*** Opening Exercise data ***

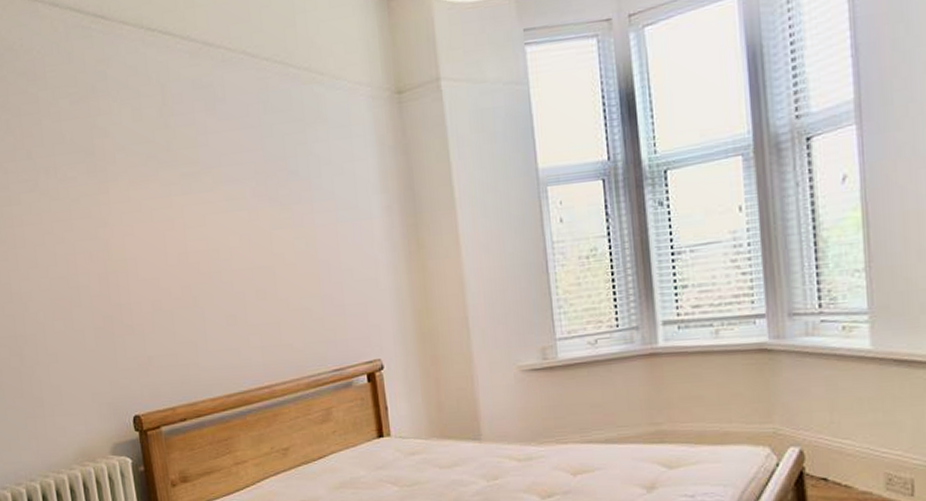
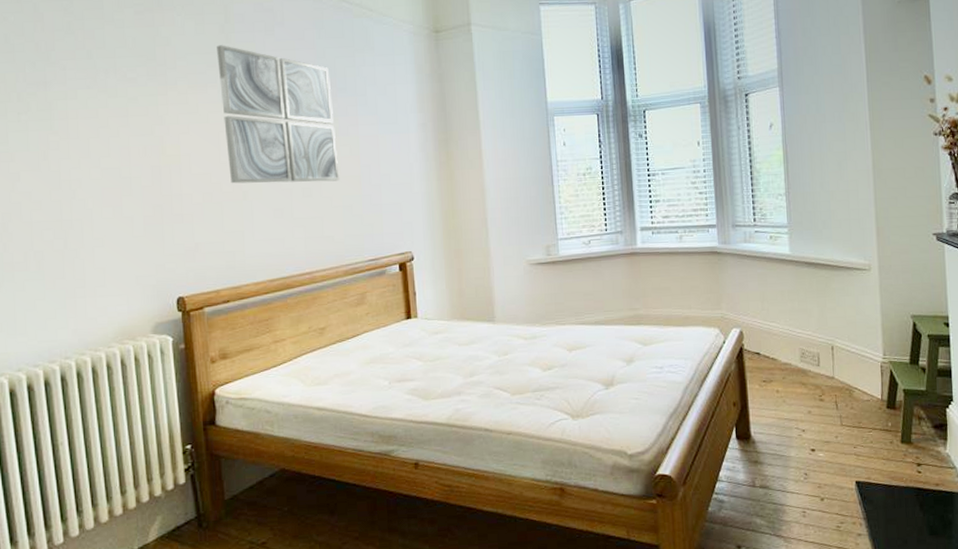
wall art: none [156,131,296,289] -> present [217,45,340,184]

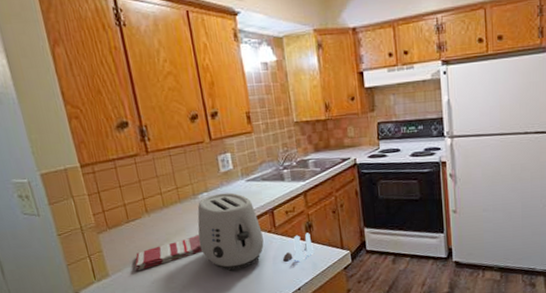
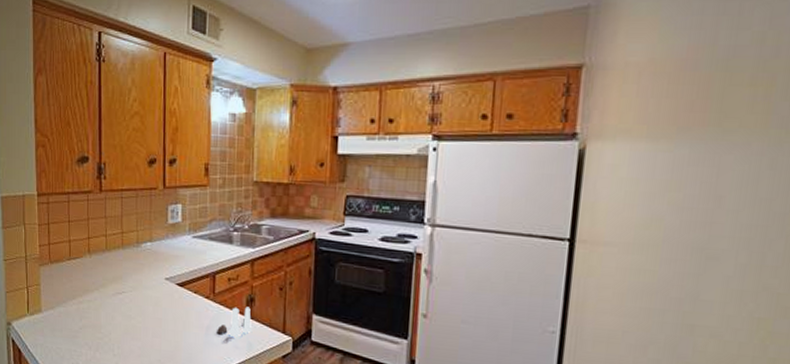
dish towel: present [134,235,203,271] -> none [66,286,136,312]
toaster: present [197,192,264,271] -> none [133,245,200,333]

*** Closing Exercise data ***

- **What is required**: Give the data again exactly as written, with no pictures included.

- **Answer for the task**:
wall art: none [156,131,296,289] -> present [217,45,340,184]

dish towel: present [134,235,203,271] -> none [66,286,136,312]
toaster: present [197,192,264,271] -> none [133,245,200,333]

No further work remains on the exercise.